We have previously developed an antigen delivery system based on recombinant parvovirus-like particles (PPV-VLPs) formed by self-assemblage of a capsid protein of porcine parvovirus (PPV), carrying a foreign sequence at its N terminus. These pseudo-particles are produced by insertion of exogenous peptides into VP2 protein (67 KDa), which is one of three structural viral proteins of porcine parvovirus. VP2 self-assembles into 25 nm pseudo viral particles.
After immunization of adult mice with PPV-VLPs carrying a CD8+ T cell epitope of the lymphocytic choriomeningitis virus nucleoprotein (PPV-VLPs-LCMV) or ovalbumin (PPV-VLPs-OVA) without adjuvant, mice developed a strong cytotoxic T lymphocyte (CTL) response against peptide-coated or virus-infected target cells. Recombinant PPV-VLPs induce a long-lasting memory CTL response which can be evidenced even 9 months after the last immunization. Besides the i.p. and i.v. routes, mucosal immunization with PPV-VLPs was also demonstrated to be efficient. Indeed, intranasal immunization of mice with PPV-VLPs induces seric as well as mucosal neutralizing IgG and IgA antibodies specific for PPV-VLPs. Intranasal immunization also induces a CTL response against LCMV peptide-coated-target cells. The CTL response induced by PPV-VLPs-OVA was shown to be B and CD4+ T cell independent, as demonstrated using knock out mice.
The long-term CTL response obtained by immunization with PPV-VLPs-LCMV was shown to be protective. Indeed, mice immunized with PPV-VLPs-LCMV survived to an intra-cerebral injection of LCMV that normally killed non-immunized mice in 7 days. This protection was mediated by CD8+ T cells, as demonstrated by in vivo depletion studies and is due to the induction of high-avidity and high frequency CTL responses.

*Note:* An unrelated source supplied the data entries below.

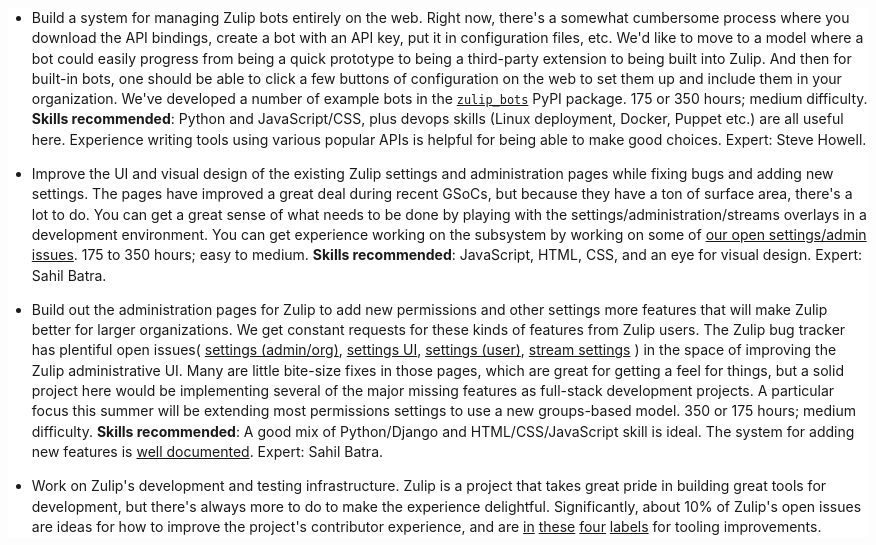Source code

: - Build a system for managing Zulip bots entirely on the web.
  Right now, there's a somewhat cumbersome process where you download
  the API bindings, create a bot with an API key, put it in
  configuration files, etc. We'd like to move to a model where a bot
  could easily progress from being a quick prototype to being a third-party extension to
  being built into Zulip. And then for built-in bots, one should be able to click a few
  buttons of configuration on the web to set them up and include them in
  your organization. We've developed a number of example bots
  in the [`zulip_bots`](https://github.com/zulip/python-zulip-api/tree/main/zulip_bots)
  PyPI package. 175 or 350 hours; medium difficulty.
  **Skills recommended**: Python and JavaScript/CSS, plus devops
  skills (Linux deployment, Docker, Puppet etc.) are all useful here.
  Experience writing tools using various popular APIs is helpful for
  being able to make good choices. Expert: Steve Howell.

- Improve the UI and visual design of the existing Zulip settings and
  administration pages while fixing bugs and adding new settings. The
  pages have improved a great deal during recent GSoCs, but because
  they have a ton of surface area, there's a lot to do. You can get a
  great sense of what needs to be done by playing with the
  settings/administration/streams overlays in a development
  environment. You can get experience working on the subsystem by
  working on some of [our open settings/admin
  issues](https://github.com/zulip/zulip/labels/area%3A%20admin). 175
  to 350 hours; easy to medium. **Skills recommended**: JavaScript,
  HTML, CSS, and an eye for visual design. Expert: Sahil Batra.

- Build out the administration pages for Zulip to add new permissions
  and other settings more features that will make Zulip better for
  larger organizations. We get constant requests for these kinds of
  features from Zulip users. The Zulip bug tracker has plentiful open
  issues( [settings
  (admin/org)](https://github.com/zulip/zulip/labels/area%3A%20settings%20%28admin%2Forg%29),
  [settings
  UI](https://github.com/zulip/zulip/labels/area%3A%20settings%20UI),
  [settings
  (user)](https://github.com/zulip/zulip/labels/area%3A%20settings%20%28user%29),
  [stream
  settings](https://github.com/zulip/zulip/labels/area%3A%20stream%20settings)
  ) in the space of improving the Zulip administrative UI. Many are
  little bite-size fixes in those pages, which are great for getting a
  feel for things, but a solid project here would be implementing
  several of the major missing features as full-stack development
  projects. A particular focus this summer will be extending most
  permissions settings to use a new groups-based model. 350 or 175
  hours; medium difficulty. **Skills recommended**: A good mix of
  Python/Django and HTML/CSS/JavaScript skill is ideal. The system for
  adding new features is [well
  documented](../tutorials/new-feature-tutorial.md). Expert: Sahil
  Batra.

- Work on Zulip's development and testing infrastructure. Zulip is a
  project that takes great pride in building great tools for
  development, but there's always more to do to make the experience
  delightful. Significantly, about 10% of Zulip's open issues are
  ideas for how to improve the project's contributor experience, and
  are [in](https://github.com/zulip/zulip/labels/area%3A%20tooling)
  [these](https://github.com/zulip/zulip/labels/area%3A%20testing-coverage)
  [four](https://github.com/zulip/zulip/labels/area%3A%20testing-infrastructure)
  [labels](https://github.com/zulip/zulip/labels/area%3A%20provision)
  for tooling improvements.
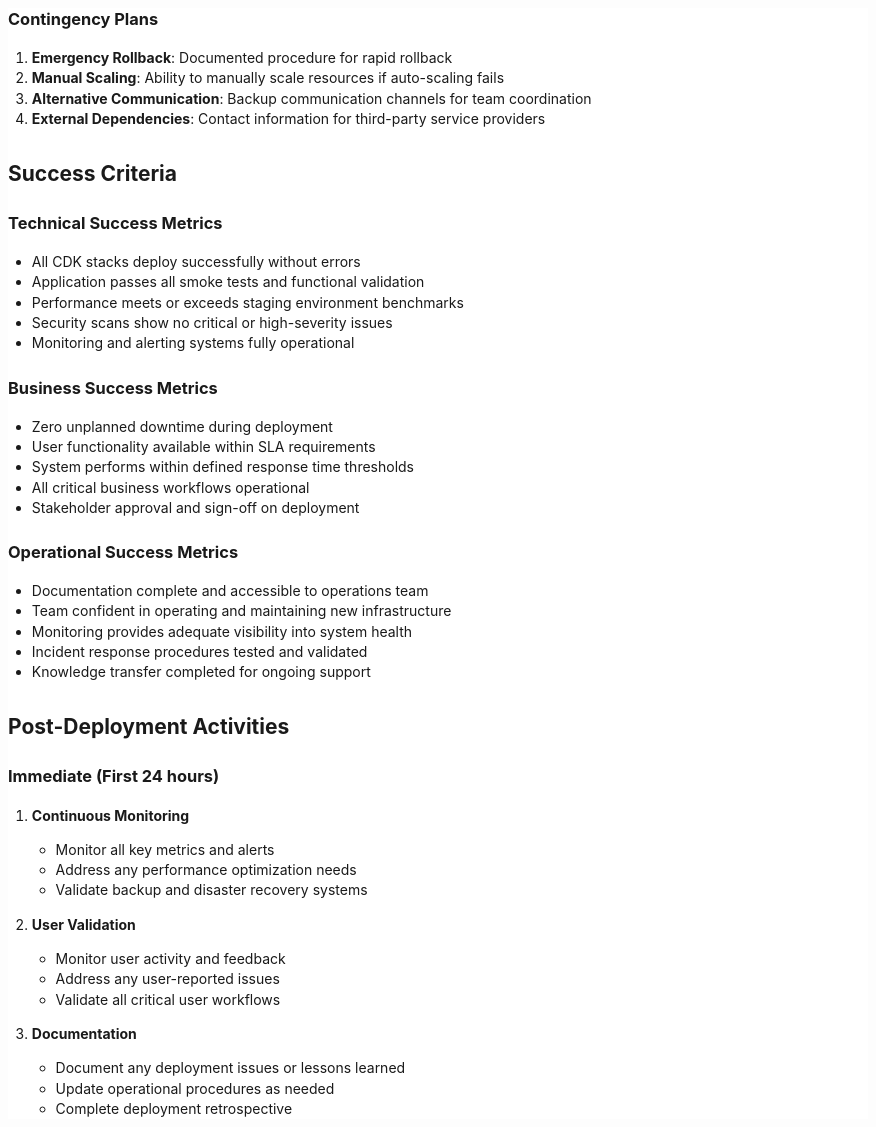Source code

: ### Contingency Plans

1. **Emergency Rollback**: Documented procedure for rapid rollback
2. **Manual Scaling**: Ability to manually scale resources if auto-scaling fails
3. **Alternative Communication**: Backup communication channels for team
   coordination
4. **External Dependencies**: Contact information for third-party service
   providers

## Success Criteria

### Technical Success Metrics

- All CDK stacks deploy successfully without errors
- Application passes all smoke tests and functional validation
- Performance meets or exceeds staging environment benchmarks
- Security scans show no critical or high-severity issues
- Monitoring and alerting systems fully operational

### Business Success Metrics

- Zero unplanned downtime during deployment
- User functionality available within SLA requirements
- System performs within defined response time thresholds
- All critical business workflows operational
- Stakeholder approval and sign-off on deployment

### Operational Success Metrics

- Documentation complete and accessible to operations team
- Team confident in operating and maintaining new infrastructure
- Monitoring provides adequate visibility into system health
- Incident response procedures tested and validated
- Knowledge transfer completed for ongoing support

## Post-Deployment Activities

### Immediate (First 24 hours)

1. **Continuous Monitoring**
   - Monitor all key metrics and alerts
   - Address any performance optimization needs
   - Validate backup and disaster recovery systems

2. **User Validation**
   - Monitor user activity and feedback
   - Address any user-reported issues
   - Validate all critical user workflows

3. **Documentation**
   - Document any deployment issues or lessons learned
   - Update operational procedures as needed
   - Complete deployment retrospective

One main result of Neovac concerns the demonstration of the ability of this non-replicative delivery system based on parvovirus-like particles to induce CTL responses in the neonatal period. A single immunization of 1-week-old BALB/c mice with recombinant VLP carrying a CD8+ T cell determinant from lymphocytic choriomeningitis virus (VLP-LCMV) induced antigen-specific CD8+ cytotoxic T cells that were similar to those elicited by adult immunization as assessed by cytotoxic activity, IFN-g secretion, cytotoxic precursor cell frequencies, avidity for antigen and protective activity against viral challenge. These CTL responses are elicited within 2 weeks of a single immunization, in the absence of any adjuvant and independently of the presence and help of CD4+ T cells, highlighting the potential of VLP as vaccine candidates in early life.